### What is required
Tally every line of the records below that includes "ankle", and reply with the total alone.

======== Study material ========

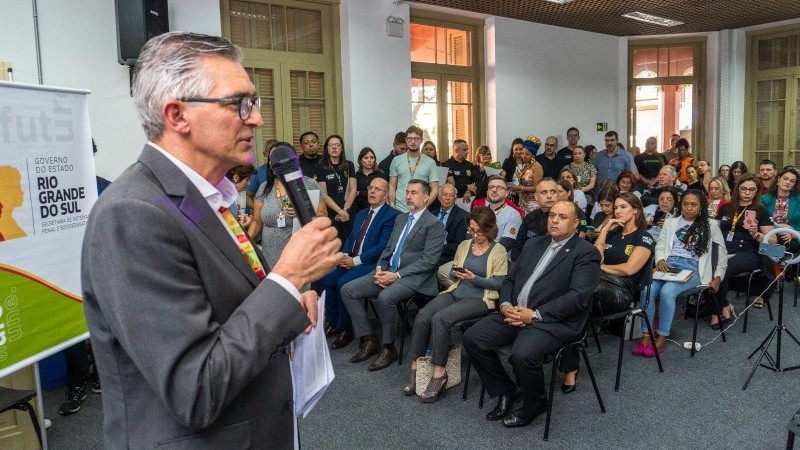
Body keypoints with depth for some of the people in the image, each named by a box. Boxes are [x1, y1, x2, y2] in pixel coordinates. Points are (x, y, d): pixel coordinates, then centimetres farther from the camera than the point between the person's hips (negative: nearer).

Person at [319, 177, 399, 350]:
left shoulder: (391, 215, -7)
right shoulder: (361, 214, 20)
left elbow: (382, 246, -15)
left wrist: (355, 260, -17)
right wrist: (344, 255, -2)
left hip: (371, 263, -7)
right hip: (350, 260, 7)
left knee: (343, 283, -28)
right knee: (324, 279, -12)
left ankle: (345, 328, -8)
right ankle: (333, 322, 4)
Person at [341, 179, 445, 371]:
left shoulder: (434, 224, -5)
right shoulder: (400, 218, 19)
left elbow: (428, 260, -13)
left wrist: (397, 275, -18)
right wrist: (379, 269, -1)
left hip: (414, 277, -8)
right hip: (388, 271, 8)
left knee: (385, 297, -35)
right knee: (348, 290, -7)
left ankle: (388, 348, -13)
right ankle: (370, 340, 1)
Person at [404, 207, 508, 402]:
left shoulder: (498, 251, 1)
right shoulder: (464, 245, 17)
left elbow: (499, 283, -4)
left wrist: (474, 278, -15)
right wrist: (456, 273, -2)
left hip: (480, 299, -5)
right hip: (455, 293, 5)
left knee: (440, 318, -31)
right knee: (422, 316, -24)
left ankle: (439, 374, -21)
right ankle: (415, 367, -14)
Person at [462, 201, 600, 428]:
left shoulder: (586, 253, -3)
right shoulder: (534, 244, 18)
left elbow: (578, 296, -15)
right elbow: (510, 279, 18)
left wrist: (535, 315, -20)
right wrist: (505, 305, -4)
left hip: (554, 321, -6)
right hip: (515, 313, 7)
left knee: (522, 354, -32)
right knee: (472, 338, -11)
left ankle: (534, 405, 1)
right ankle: (505, 391, 10)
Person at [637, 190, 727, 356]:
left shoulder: (710, 225, 15)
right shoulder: (670, 222, 22)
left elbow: (722, 253, 17)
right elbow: (659, 246, 18)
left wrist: (718, 277, 8)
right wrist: (660, 260, -4)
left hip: (692, 268, -3)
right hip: (668, 265, 3)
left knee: (667, 291, -34)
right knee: (647, 290, -30)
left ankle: (662, 338, -26)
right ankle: (646, 336, -25)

========

### Answer below
10